Applying for VAWA Immigration in Virginia

A VAWA (Violence Against Women Act) application is a means by which an individual can seek legal permanent resident status in the US. This application is available to those individual’s who suffered abuse in a marriage to a legal permanent resident or a US citizen. Consult with a Virginia immigration attorney experienced in VAWA applications to determine if you are eligible for this application, and if so, how to manage the application process.

Applying for VAWA

If an individual is not in removal proceedings, they will submit their VAWA application to USCIS. The VAWA application is on USCIS Form I-360. If they are married to a citizen, they will also apply for their adjustment of status application in conjunction with that I-360, and they will send the entire application and all of your supporting documentation through the mail to the USCIS office in Vermont. USCIS will make a decision on the individual’s case, which can sometimes take well over a year.

If an individual is in removal proceedings, they can apply for VAWA cancellation of removal. It has many of the same requirements, but they are actually applying to cancel their removal proceedings based on their marriage to a US citizen or legal permanent resident and the abuse that they suffered at his or her hands. They will apply directly with the immigration court in that case.

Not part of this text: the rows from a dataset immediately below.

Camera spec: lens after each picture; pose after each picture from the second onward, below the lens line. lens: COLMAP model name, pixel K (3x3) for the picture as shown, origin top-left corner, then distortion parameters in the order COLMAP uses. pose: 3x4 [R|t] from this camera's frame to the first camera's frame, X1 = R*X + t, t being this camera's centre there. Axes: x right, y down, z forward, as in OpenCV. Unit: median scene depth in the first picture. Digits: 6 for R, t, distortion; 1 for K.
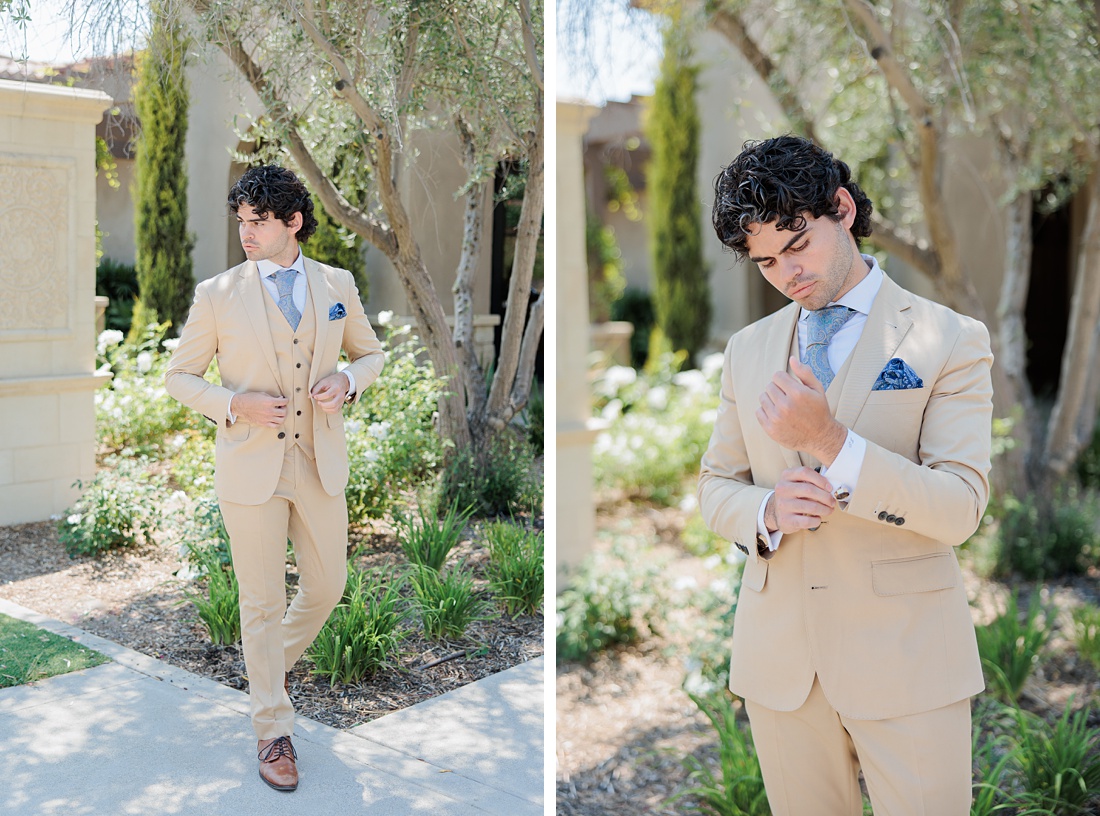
lens RADIAL K [[1391.9, 0, 558.3], [0, 1391.9, 406.7], [0, 0, 1]] dist [0.138353, 0.000000]
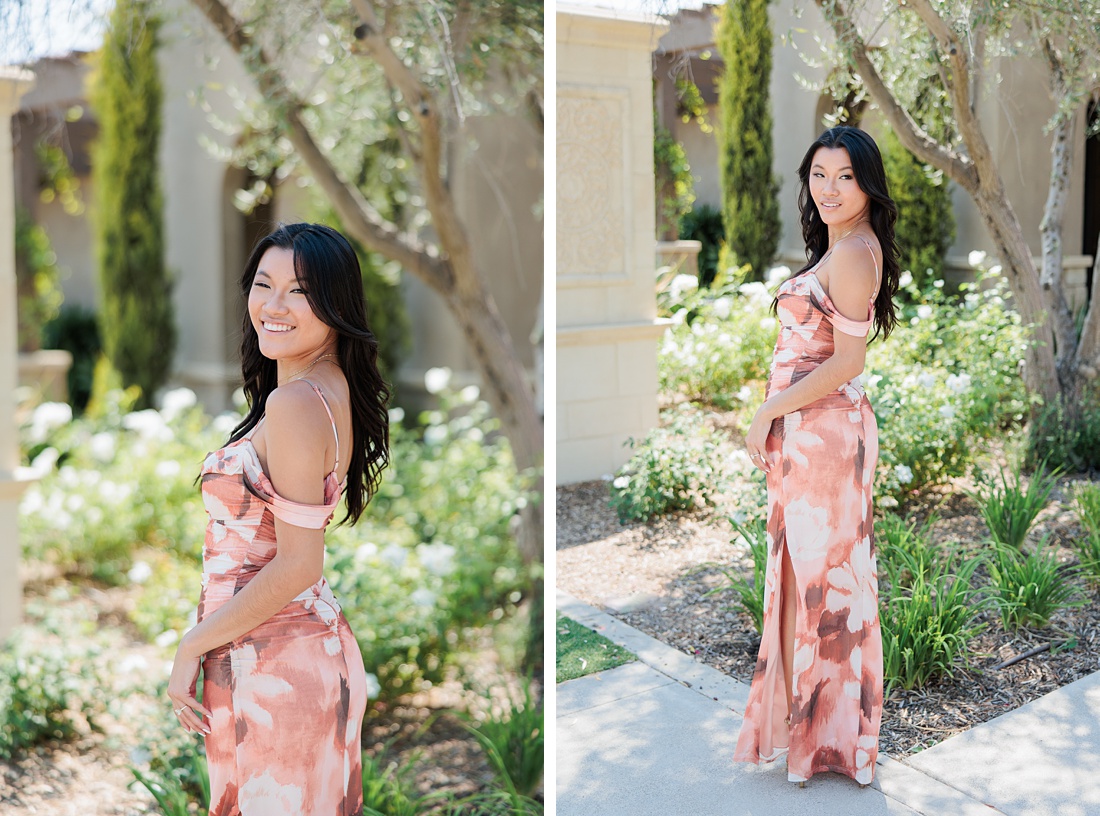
lens RADIAL K [[4886.6, 0, 550.4], [0, 4886.6, 409.2], [0, 0, 1]] dist [-0.138168, 0.000000]
pose [[0.989739, -0.000800, -0.142882, 0.063162], [-0.002401, 0.999750, -0.022229, 0.105731], [0.142864, 0.022344, 0.989490, -2.181632]]
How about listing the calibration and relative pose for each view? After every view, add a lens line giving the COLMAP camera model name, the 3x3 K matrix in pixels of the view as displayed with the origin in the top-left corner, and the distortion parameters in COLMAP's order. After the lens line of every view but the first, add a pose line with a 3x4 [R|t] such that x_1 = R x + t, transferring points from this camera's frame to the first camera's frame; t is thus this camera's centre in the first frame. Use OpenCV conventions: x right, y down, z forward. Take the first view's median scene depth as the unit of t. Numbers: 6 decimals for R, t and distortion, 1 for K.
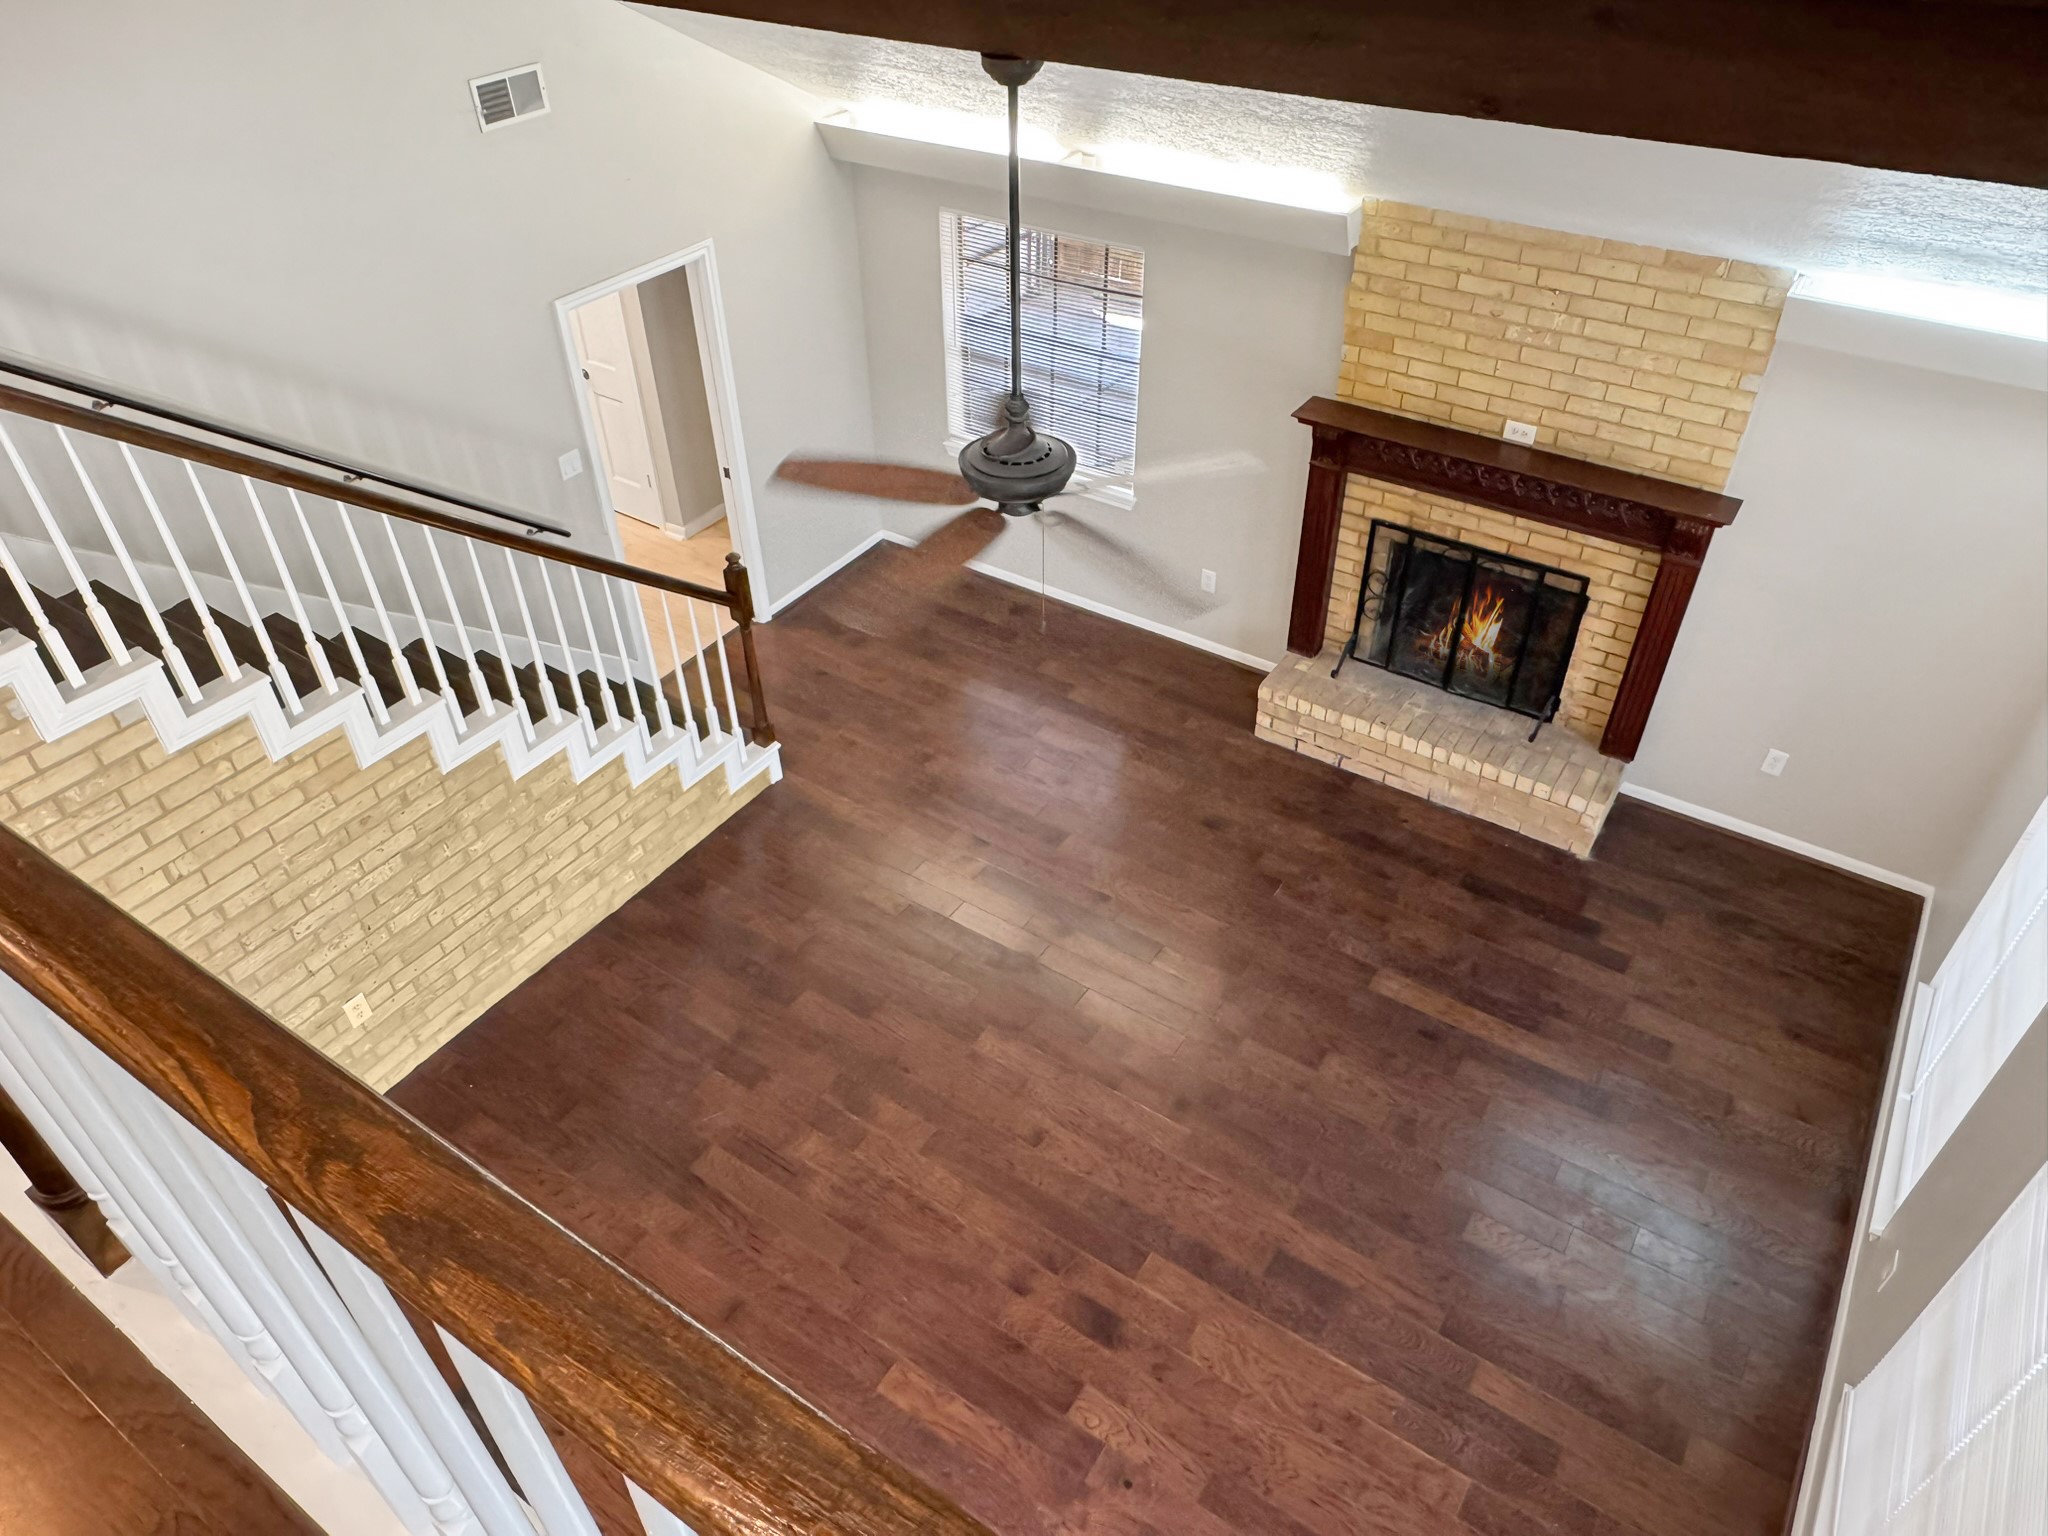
lens RADIAL K [[1365.9, 0, 1029.4], [0, 1365.9, 776.0], [0, 0, 1]] dist [-0.009726, 0.006028]
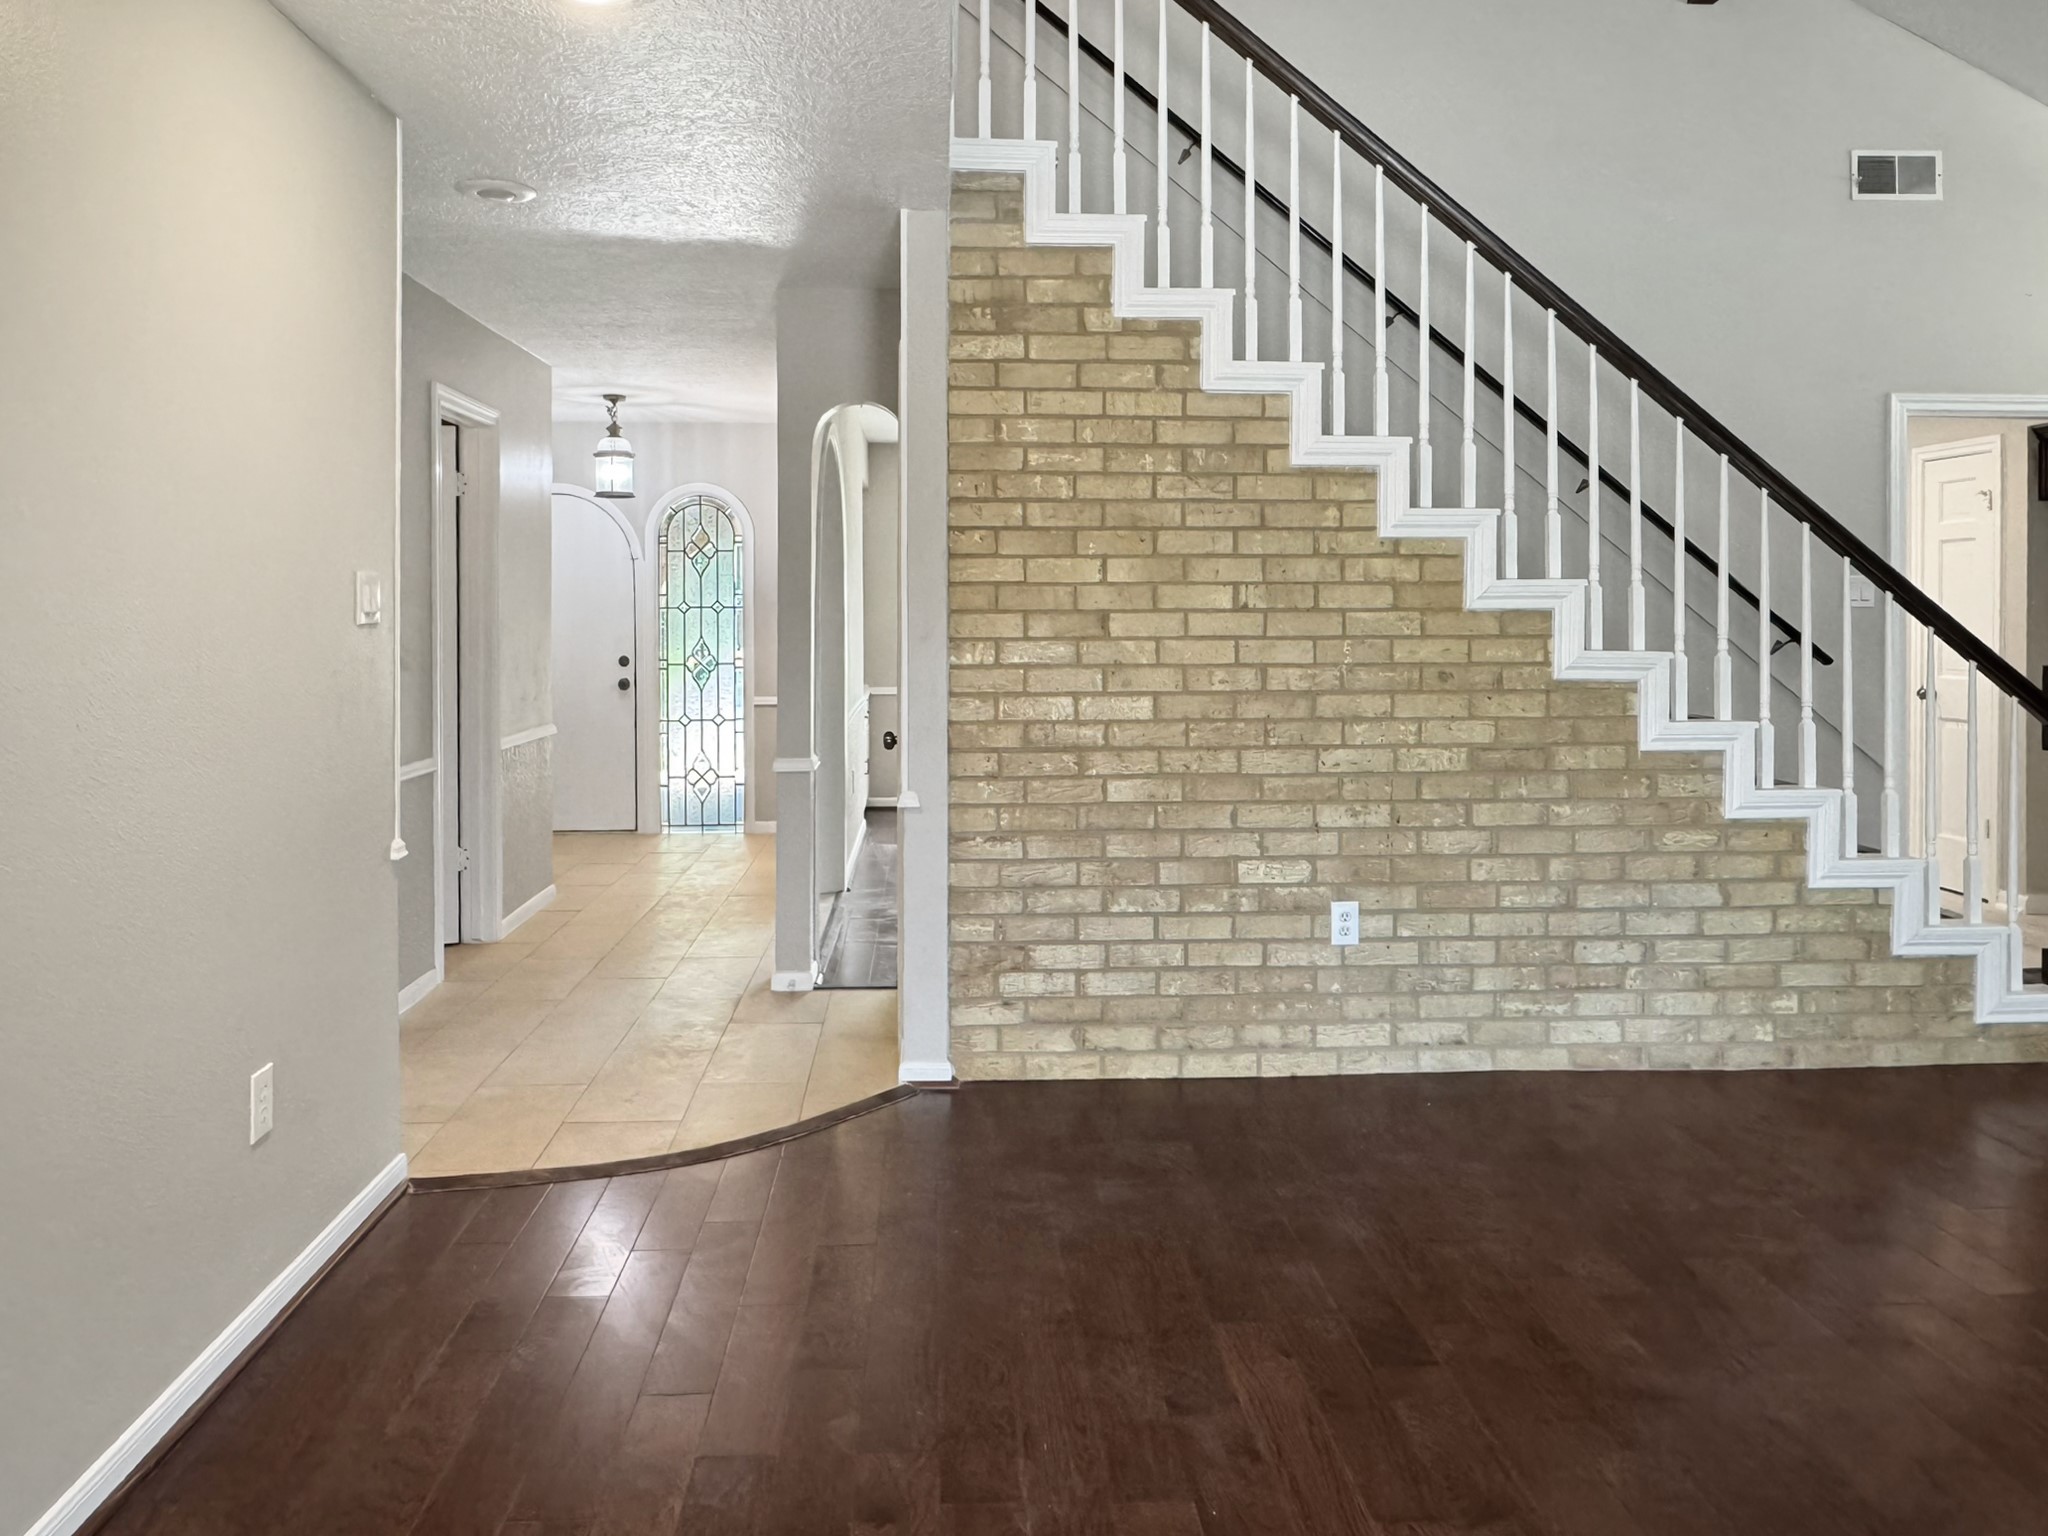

The earlier that an applicant knows about the documentary requirements for VAWA, the better. This is especially true in cases where it will be difficult to obtain proof of immigration status of the abuser. In some cases, where there is enough knowledge about the process, people contact an attorney while they are still living with their abuser. This initial period can be extremely important for VAWA applicants if they are trying to collect evidence of the abuser’s citizenship, residency status, a bonafide marriage, or joint residency. It may be possible to obtain documents while the abuser is not home, which serves a great benefit to the process overall.

Common Misconceptions

A common misconception about VAWA applications is that they require police reports, hospital records, or an extensive amount of hard documentary evidence, which is not the case. A personal statement can be powerful, and may even serve as the key piece of evidence in many cases. Moreover, many people think that applicants need to have been physically abused to qualify. This is also not true. A person can qualify for VAWA if they have been a victim of extreme emotional, psychological, mental, or sexual abuse. All types of abuse qualify when submitting a VAWA application.

Reasons for Rejection

A VAWA application can be rejected for a number of reasons. One reason is that the government does not believe that the applicant has actually suffered substantial harm. Maybe they suffered some abuse, but it did not amount to the level that necessary to be granted VAWA, or they may believe that the applicant’s marriage was not bona fide. An application can be rejected when the applicant is unable to prove cohabitation and the adjudicator believes that they entered into the marriage solely for immigration reasons.

They may determine, for instance, that they had a divorce in their past that was not finalized, and so their current marriage to the abuser is not valid. An application can also be rejected because of an individual’s criminal record.

Alternatively, there might be difficulty in proving the abuser’s lawful status, and that can be a problem in many cases because someone might have fled an abusive relationship and not had the ability to make a copy of the abuser’s passport, birth certificate, naturalization certificate or green card. If the applicant does not have that documentation and if the government cannot verify that the abuser was in fact a resident or citizen, then they are not going to be able to be granted VAWA status. Luckily, this problem is becoming less common because USCIS can generally find the abuser’s information in their database if the applicant is able to provide sufficient biographical information.

After Receiving Approval

What happens after a VAWA application is approved depends on whether or not the applicant is married to a US citizen and whether or not they are immediately eligible for adjustment of status.

If the individual was married to a US citizen and they filed their adjustment of status application in conjunction with their VAWA application, then they will be granted together and they will be in legal permanent resident status when the application is approved.

In cases that involve an abused individual who is married to a legal permanent resident rather than a citizen, he or she has to wait for his or her priority date to become current. Then he or she can apply for permanent residency and eventually for citizenship.


Children have two methods for applying for VAWA. If the child has been abused by a US citizen or legal permanent resident parent, the child can be the direct applicant. If the adult or the parent has been the victim of the abuse, the minor child can apply as a derivative on the parent’s application so they do not need to prove that they have been abused themselves.

It is a very different process when the applicant is an abused child because dealing with children is a lot more sensitive. If a minor child explains that they have been abused, there will be a lot of other government entities that an attorney may want to get involved, like Child Protective Services.

An attorney needs to make sure that the child is safe, in a safe environment, and is being properly cared for. Often, this may become a criminal matter as well. It is more complicated when the victim is a minor because it is important to be more cognizant of the well-being of the child.

An attorney can connect victims with the resources and people that can help them get out of the situation. For children, this is more sensitive and crucial.